Gas bills will rise and billions of dollars of investment could be driven out of New South Wales because of the state government's tough new coal seam gas regulations according to some energy companies.

NSW Premier Barry O'Farrell is also fending off criticism a ban on CSG drilling near homes is a bid to woo Liberal voters in marginal western Sydney seats ahead of the federal election later this year.

The measures include an independent review of all CSG activities, their impact on water catchments and a 2km buffer zone around homes and industry clusters such as horse-breeders and wineries.

AGL Energy CEO Michael Fraser said the new regulations are "disastrous".

"If I look at investments that have been made and the potential future investments that have been potentially taken off the table then you could be talking a couple of billion dollars worth of investment," Mr Fraser told reporters in Sydney on Tuesday.

It's believed the expansion of AGL's Camden gas project in south western Sydney - suspended because of community anger - cannot proceed under the changes.

"There is no doubt at the end of the day the higher price of gas will flow through to NSW homes and businesses," Mr Fraser said.

"There are literally thousands of manufacturing jobs that are put at risk if we can't supply gas to them in the future or prices of that gas is too high."

Dart Energy said the decision would have major implications for investment confidence and a flow-on effect on the price of goods and services.

The company also said the NSW government had not given enough time for the raft of regulations it introduced last September, and hailed as the "toughest in Australia", to be fully implemented.

But Mr O'Farrell said he had listened to community concerns and "fine-tuned" the government's land-use policy.

"I am not surprised at push-back from business ... (but) business, like our children, needs boundaries," he said.

"Business has been told very clearly today, hands off residential zones across the state."

Mr O'Farrell sidestepped questions about whether the buffer zone was an acknowledgment the CSG industry was unsafe, saying it was designed to protect people's homes as assets.

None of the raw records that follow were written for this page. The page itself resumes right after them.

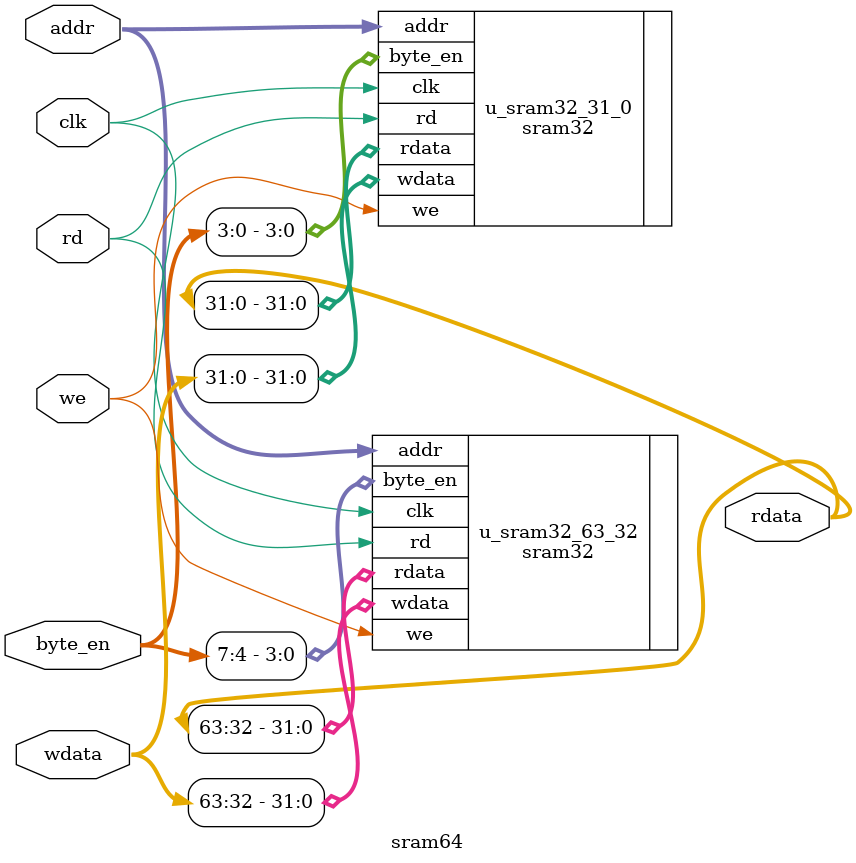
<source format=v>
`include "timescale.v"

module sram64 (
        clk, 
        rd,
        we,
        byte_en,
        addr,
        wdata,
        rdata
        );

   parameter ADDR_WIDTH =  11;

   input clk; 
   input rd;
   input we;
   input [7:0] byte_en;
   input[ADDR_WIDTH-1:0] addr;
   input[63:0] wdata; 
   output wire [63:0] rdata;

   sram32 #(ADDR_WIDTH) u_sram32_31_0(
        .clk (clk), 
        .rd (rd),
        .we (we),
        .byte_en (byte_en[3:0]),
        .addr (addr[ADDR_WIDTH-1:0]),
        .wdata (wdata[31:0]),
        .rdata (rdata[31:0])
        );

   sram32 #(ADDR_WIDTH) u_sram32_63_32(
        .clk (clk), 
        .rd (rd),
        .we  (we),
        .byte_en  (byte_en[7:4]),
        .addr (addr[ADDR_WIDTH-1:0]),
        .wdata (wdata[63:32]),
        .rdata (rdata[63:32])
        );

endmodule

</source>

He wasn't able to provide figures on how much of the state would be out of bounds but said it would impact 25 per cent of CSG areas in the Upper Hunter.

"There are still plenty of areas of NSW where the industry can still develop," he added.

Resources Minister Chris Hartcher said there would continue to be a gas industry in NSW.

"This decision today in no way impacts upon gas supply for the years ahead," he told reporters.

NSW Opposition Leader John Robertson said the government needed to "push the pause button" on CSG exploration until there was conclusive scientific evidence.

He also called for clarity on what would happen to farmland under the measures.

"What we still don't see is answers on what we're going to do to protect prime agricultural land, what we'll do to protect the bushland, what the government is going to do to protect the drinking water of five million Sydneysiders."

Federal Independent MP Tony Windsor called on the Federal Government to intervene to ensure the protection of water resources for future generations.

He said the announcement was driven by politics rather than sound policy and designed to appease horse-breeders and winemakers in the Hunter Valley and residents of western Sydney.

"It does nothing for farmers," he added.